(What needs to be done): Return all of the lines below exactly as they are.

[Stored data entries]
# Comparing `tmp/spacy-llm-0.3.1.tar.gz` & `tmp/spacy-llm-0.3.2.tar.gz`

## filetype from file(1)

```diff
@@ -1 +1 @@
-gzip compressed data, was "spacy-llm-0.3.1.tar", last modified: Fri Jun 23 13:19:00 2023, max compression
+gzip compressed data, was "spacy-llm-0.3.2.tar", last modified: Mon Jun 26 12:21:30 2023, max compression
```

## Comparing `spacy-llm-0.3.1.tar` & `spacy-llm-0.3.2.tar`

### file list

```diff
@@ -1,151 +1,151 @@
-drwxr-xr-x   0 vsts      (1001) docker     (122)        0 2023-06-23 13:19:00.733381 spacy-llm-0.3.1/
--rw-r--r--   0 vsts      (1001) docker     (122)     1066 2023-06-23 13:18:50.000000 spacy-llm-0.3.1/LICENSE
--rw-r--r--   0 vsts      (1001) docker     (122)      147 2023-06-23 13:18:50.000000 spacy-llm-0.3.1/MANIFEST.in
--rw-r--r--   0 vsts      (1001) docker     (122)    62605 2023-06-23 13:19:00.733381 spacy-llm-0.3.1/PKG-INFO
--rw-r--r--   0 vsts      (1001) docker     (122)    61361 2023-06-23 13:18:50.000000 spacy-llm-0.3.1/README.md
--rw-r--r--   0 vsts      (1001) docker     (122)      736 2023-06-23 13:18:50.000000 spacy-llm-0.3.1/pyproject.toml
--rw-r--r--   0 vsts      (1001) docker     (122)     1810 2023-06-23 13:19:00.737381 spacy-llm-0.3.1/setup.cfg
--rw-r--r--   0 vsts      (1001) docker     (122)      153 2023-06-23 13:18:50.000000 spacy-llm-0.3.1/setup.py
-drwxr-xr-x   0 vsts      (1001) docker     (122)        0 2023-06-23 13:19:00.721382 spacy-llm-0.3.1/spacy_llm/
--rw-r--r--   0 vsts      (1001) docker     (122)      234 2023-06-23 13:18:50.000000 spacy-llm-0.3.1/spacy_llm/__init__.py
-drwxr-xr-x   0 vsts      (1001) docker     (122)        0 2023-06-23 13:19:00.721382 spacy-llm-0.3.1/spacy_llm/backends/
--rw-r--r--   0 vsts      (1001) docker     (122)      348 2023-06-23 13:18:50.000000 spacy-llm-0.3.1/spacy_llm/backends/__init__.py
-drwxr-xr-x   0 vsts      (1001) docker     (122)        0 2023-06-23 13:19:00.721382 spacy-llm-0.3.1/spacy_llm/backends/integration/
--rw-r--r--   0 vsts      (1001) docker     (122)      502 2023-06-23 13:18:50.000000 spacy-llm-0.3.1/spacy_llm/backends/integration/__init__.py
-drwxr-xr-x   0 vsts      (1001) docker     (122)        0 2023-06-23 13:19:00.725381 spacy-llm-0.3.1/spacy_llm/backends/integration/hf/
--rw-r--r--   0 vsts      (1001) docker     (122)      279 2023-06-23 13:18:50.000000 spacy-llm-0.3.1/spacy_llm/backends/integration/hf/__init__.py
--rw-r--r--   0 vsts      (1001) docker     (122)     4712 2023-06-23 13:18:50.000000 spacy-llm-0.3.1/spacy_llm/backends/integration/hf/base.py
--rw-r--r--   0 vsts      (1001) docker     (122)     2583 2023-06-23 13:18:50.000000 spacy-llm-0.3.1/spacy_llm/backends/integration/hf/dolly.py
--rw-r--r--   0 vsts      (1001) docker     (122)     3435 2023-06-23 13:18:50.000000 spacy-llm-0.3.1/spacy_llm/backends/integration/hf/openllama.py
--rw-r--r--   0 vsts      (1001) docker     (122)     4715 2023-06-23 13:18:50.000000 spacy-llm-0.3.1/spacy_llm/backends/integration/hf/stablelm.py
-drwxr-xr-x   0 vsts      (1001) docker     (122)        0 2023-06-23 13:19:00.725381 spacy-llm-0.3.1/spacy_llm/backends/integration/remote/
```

(Task answer):
# Comparing `tmp/spacy-llm-0.3.1.tar.gz` & `tmp/spacy-llm-0.3.2.tar.gz`

## filetype from file(1)

```diff
@@ -1 +1 @@
-gzip compressed data, was "spacy-llm-0.3.1.tar", last modified: Fri Jun 23 13:19:00 2023, max compression
+gzip compressed data, was "spacy-llm-0.3.2.tar", last modified: Mon Jun 26 12:21:30 2023, max compression
```

## Comparing `spacy-llm-0.3.1.tar` & `spacy-llm-0.3.2.tar`

### file list

```diff
@@ -1,151 +1,151 @@
-drwxr-xr-x   0 vsts      (1001) docker     (122)        0 2023-06-23 13:19:00.733381 spacy-llm-0.3.1/
--rw-r--r--   0 vsts      (1001) docker     (122)     1066 2023-06-23 13:18:50.000000 spacy-llm-0.3.1/LICENSE
--rw-r--r--   0 vsts      (1001) docker     (122)      147 2023-06-23 13:18:50.000000 spacy-llm-0.3.1/MANIFEST.in
--rw-r--r--   0 vsts      (1001) docker     (122)    62605 2023-06-23 13:19:00.733381 spacy-llm-0.3.1/PKG-INFO
--rw-r--r--   0 vsts      (1001) docker     (122)    61361 2023-06-23 13:18:50.000000 spacy-llm-0.3.1/README.md
--rw-r--r--   0 vsts      (1001) docker     (122)      736 2023-06-23 13:18:50.000000 spacy-llm-0.3.1/pyproject.toml
--rw-r--r--   0 vsts      (1001) docker     (122)     1810 2023-06-23 13:19:00.737381 spacy-llm-0.3.1/setup.cfg
--rw-r--r--   0 vsts      (1001) docker     (122)      153 2023-06-23 13:18:50.000000 spacy-llm-0.3.1/setup.py
-drwxr-xr-x   0 vsts      (1001) docker     (122)        0 2023-06-23 13:19:00.721382 spacy-llm-0.3.1/spacy_llm/
--rw-r--r--   0 vsts      (1001) docker     (122)      234 2023-06-23 13:18:50.000000 spacy-llm-0.3.1/spacy_llm/__init__.py
-drwxr-xr-x   0 vsts      (1001) docker     (122)        0 2023-06-23 13:19:00.721382 spacy-llm-0.3.1/spacy_llm/backends/
--rw-r--r--   0 vsts      (1001) docker     (122)      348 2023-06-23 13:18:50.000000 spacy-llm-0.3.1/spacy_llm/backends/__init__.py
-drwxr-xr-x   0 vsts      (1001) docker     (122)        0 2023-06-23 13:19:00.721382 spacy-llm-0.3.1/spacy_llm/backends/integration/
--rw-r--r--   0 vsts      (1001) docker     (122)      502 2023-06-23 13:18:50.000000 spacy-llm-0.3.1/spacy_llm/backends/integration/__init__.py
-drwxr-xr-x   0 vsts      (1001) docker     (122)        0 2023-06-23 13:19:00.725381 spacy-llm-0.3.1/spacy_llm/backends/integration/hf/
--rw-r--r--   0 vsts      (1001) docker     (122)      279 2023-06-23 13:18:50.000000 spacy-llm-0.3.1/spacy_llm/backends/integration/hf/__init__.py
--rw-r--r--   0 vsts      (1001) docker     (122)     4712 2023-06-23 13:18:50.000000 spacy-llm-0.3.1/spacy_llm/backends/integration/hf/base.py
--rw-r--r--   0 vsts      (1001) docker     (122)     2583 2023-06-23 13:18:50.000000 spacy-llm-0.3.1/spacy_llm/backends/integration/hf/dolly.py
--rw-r--r--   0 vsts      (1001) docker     (122)     3435 2023-06-23 13:18:50.000000 spacy-llm-0.3.1/spacy_llm/backends/integration/hf/openllama.py
--rw-r--r--   0 vsts      (1001) docker     (122)     4715 2023-06-23 13:18:50.000000 spacy-llm-0.3.1/spacy_llm/backends/integration/hf/stablelm.py
-drwxr-xr-x   0 vsts      (1001) docker     (122)        0 2023-06-23 13:19:00.725381 spacy-llm-0.3.1/spacy_llm/backends/integration/remote/
```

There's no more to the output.